A perda da criança traz ao de cima todos os problemas e divergências tornando-as desconformes. O próprio processo de luto implica que a agressividade seja dirigida a alguém e neste caso é quem se encontra mais perto e quem a pessoa ama uma vez que foi sempre um apoio e aconchego nos

momentos mais adversos. Surgem as acusações mútuas e a deterioração sentimental e sexual do casal acabando por deixar de ter significado a vida a dois. Grande parte dos casais que perdem filhos acaba por se divorciar (Rebelo, 2007).

A intensidade com que os pais vivem luto varia de acordo com a relação que cada um mantinha com o seu filho, as aspirações e expectativas sonhadas para ele. A intensidade emotiva do luto de um dos pais poderá parecer desproporcionada em relação à do outro.

Rebelo (2007) diz-nos ainda que também pode acontecer o inverso, a morte da criança pode unir ainda mais os pais tornando-os cúmplices na dor que sentem. O carinho e a solidariedade entre o casal aumenta. “Buscam na

intimidade uma compensação física para a perda afectiva” (Rebelo, 2007, p.130).

Muitos pais chegam a sentir-se culpados por tentarem preencher o vazio que os consome através da prática sexual. “A necessidade de carinho é imensa

após a perda de uma criança e a energia de amor e de ternura transmitida no acto sexual contribui para apaziguar a alma das dores sofridas” (Rebelo, 2007, p.131).

Quando os pais da criança são divorciados, o processo de luto é bastante complexo. Segundo Rebelo (2007) logo após a morte do filho os pais têm tendência para se unirem, para se manterem juntos. Pode inclusivamente ocorrer um reencontro entre os dois no sentido de compensarem os afectos perdidos com a morte da criança. Por outro lado a aproximação de pais divorciados após a perda da criança pode gerar momentos conflituosos com agressões e culpa dirigida.
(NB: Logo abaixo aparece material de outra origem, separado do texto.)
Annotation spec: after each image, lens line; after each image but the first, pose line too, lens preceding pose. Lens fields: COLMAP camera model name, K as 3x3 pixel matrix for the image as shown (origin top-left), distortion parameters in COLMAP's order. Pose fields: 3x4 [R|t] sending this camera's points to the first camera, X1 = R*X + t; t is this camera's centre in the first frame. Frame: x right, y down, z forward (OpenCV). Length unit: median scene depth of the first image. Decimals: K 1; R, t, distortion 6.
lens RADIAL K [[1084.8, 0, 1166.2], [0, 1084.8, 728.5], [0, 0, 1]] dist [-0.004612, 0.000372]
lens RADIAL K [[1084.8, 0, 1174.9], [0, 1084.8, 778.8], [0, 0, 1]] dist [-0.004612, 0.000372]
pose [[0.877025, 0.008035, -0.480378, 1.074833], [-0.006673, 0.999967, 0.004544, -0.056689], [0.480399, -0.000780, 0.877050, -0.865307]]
Os pais em luto podem reagir de formas por vezes contraditórias em relação aos filhos vivos. A situação traumática pode levar os pais a negligenciarem os filhos. O desgaste físico e emocional impede-os de ajudarem seja quem for. Após o restabelecimento dos pais, estes tornam-se bastante cuidadosos e vigilantes, por vezes sufocantes em relação a todos os comportamentos dos filhos, pois a ideia de se perspectivarem confrontados com uma segunda perda é bastante doloroso.
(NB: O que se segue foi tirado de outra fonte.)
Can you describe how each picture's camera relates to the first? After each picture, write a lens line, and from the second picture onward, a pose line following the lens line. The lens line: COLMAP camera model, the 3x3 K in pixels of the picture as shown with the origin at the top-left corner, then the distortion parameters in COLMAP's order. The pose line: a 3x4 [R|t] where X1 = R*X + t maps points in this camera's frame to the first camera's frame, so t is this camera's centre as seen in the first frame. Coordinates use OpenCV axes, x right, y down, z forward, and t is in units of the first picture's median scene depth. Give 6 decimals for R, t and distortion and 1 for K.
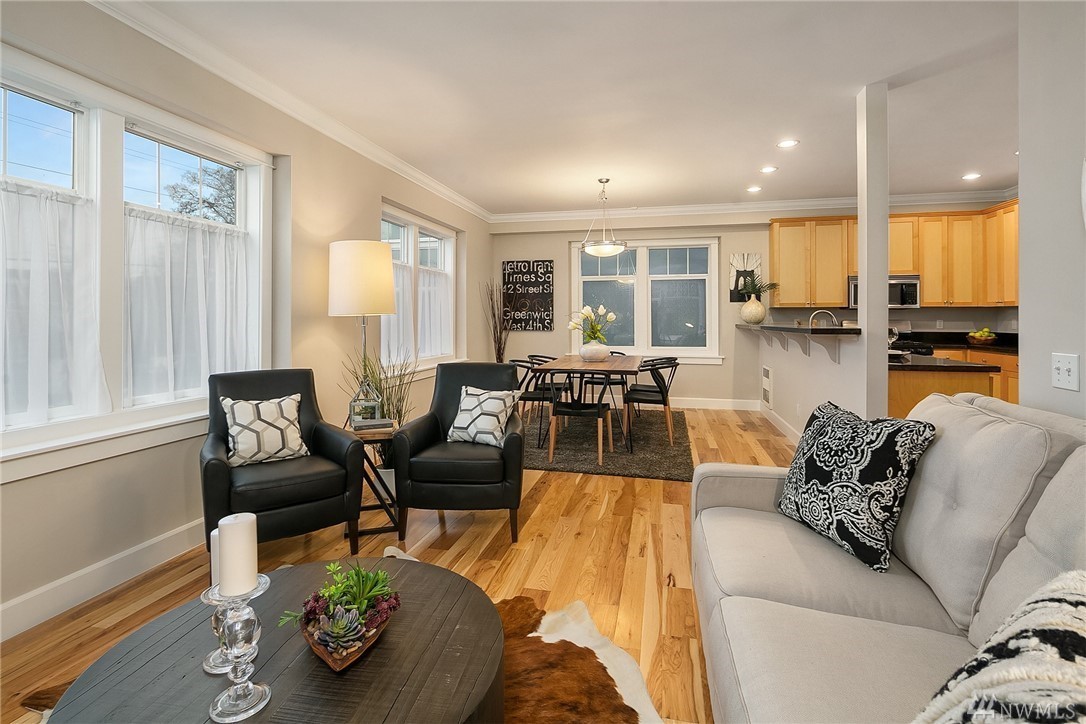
lens RADIAL K [[529.8, 0, 551.9], [0, 529.8, 310.3], [0, 0, 1]] dist [0.006674, -0.000539]
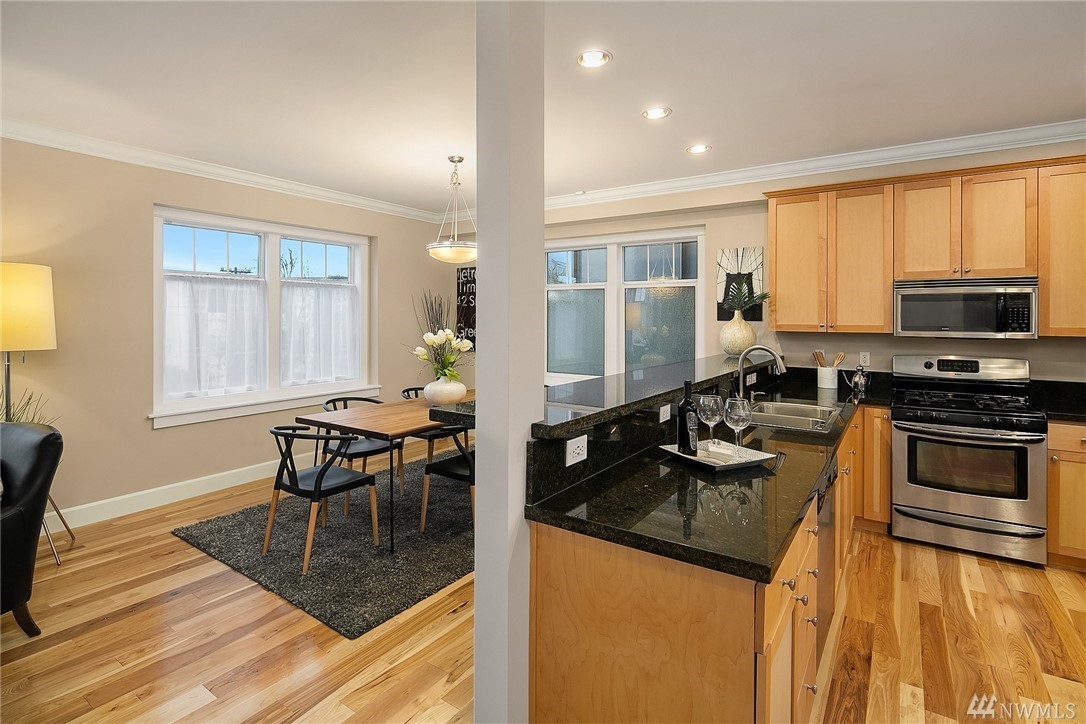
lens RADIAL K [[529.8, 0, 538.3], [0, 529.8, 316.4], [0, 0, 1]] dist [0.006674, -0.000539]
pose [[0.929376, 0.006823, -0.369072, 0.376828], [-0.003385, 0.999945, 0.009960, -0.027207], [0.369119, -0.008008, 0.929348, 0.284722]]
Outra situação que poderá acontecer é os pais tentarem substituir a criança que morreu. “Este comportamento de negação da perda pode revelar-se doentio

para os pais e monstruoso para os filhos” (Rebelo, 2007, p.134). Têm tendência

para vestir, pentear e falar com o filho vivo como se fosse a criança perdida. Rebelo (2007) refere que ainda mais doentio é quando os pais decidem ter outro filho e dão-lhe o mesmo nome do filho que morreu. Nesta situação o processo de luto é anormal porque os pais agem como se nada tivesse acontecido.